[Human pose keypoint data]
◇ ◇ ◇ ◇
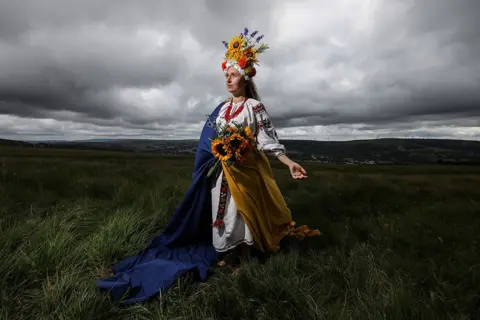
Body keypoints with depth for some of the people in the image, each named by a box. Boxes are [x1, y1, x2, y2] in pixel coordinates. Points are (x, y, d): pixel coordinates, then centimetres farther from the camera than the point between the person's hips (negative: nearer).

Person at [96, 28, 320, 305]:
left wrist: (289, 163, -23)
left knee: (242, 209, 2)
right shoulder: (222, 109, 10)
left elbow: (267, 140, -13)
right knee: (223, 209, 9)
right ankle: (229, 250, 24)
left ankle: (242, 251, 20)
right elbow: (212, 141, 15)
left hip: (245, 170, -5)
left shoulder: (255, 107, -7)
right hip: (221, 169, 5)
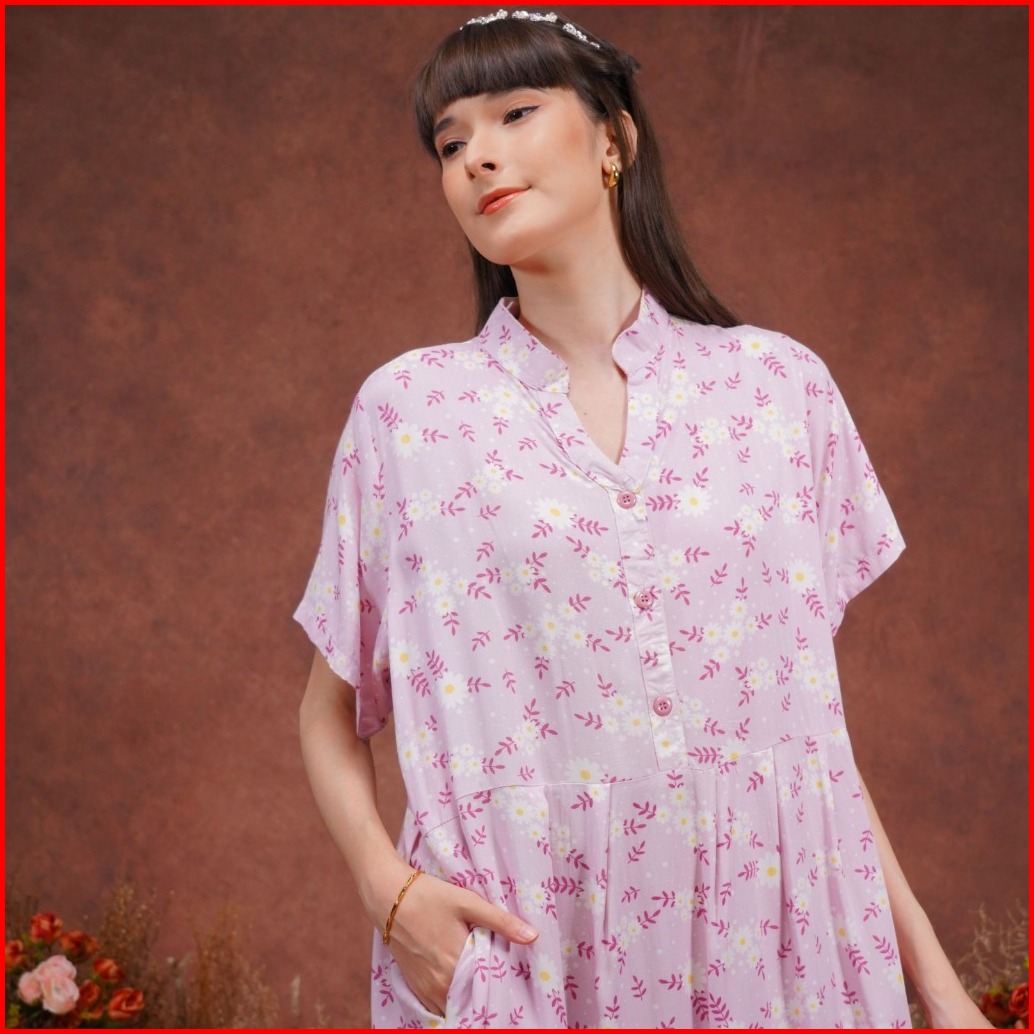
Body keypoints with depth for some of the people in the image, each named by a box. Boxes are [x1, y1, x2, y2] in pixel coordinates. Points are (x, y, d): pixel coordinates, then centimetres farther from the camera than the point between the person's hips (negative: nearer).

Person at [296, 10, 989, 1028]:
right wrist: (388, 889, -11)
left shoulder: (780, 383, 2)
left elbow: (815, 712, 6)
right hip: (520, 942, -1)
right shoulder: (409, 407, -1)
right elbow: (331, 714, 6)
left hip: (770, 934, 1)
◇ ◇ ◇ ◇
§ Work to complete:
Find the line containing "left shoulder: (780, 383, 2)" in the data above. Please transcribe it and every line after it, exactly.

§ Exercise answer:
left shoulder: (780, 383, 2)
left elbow: (815, 712, 6)
right hip: (520, 942, -1)
right shoulder: (409, 407, -1)
right elbow: (331, 714, 6)
left hip: (770, 934, 1)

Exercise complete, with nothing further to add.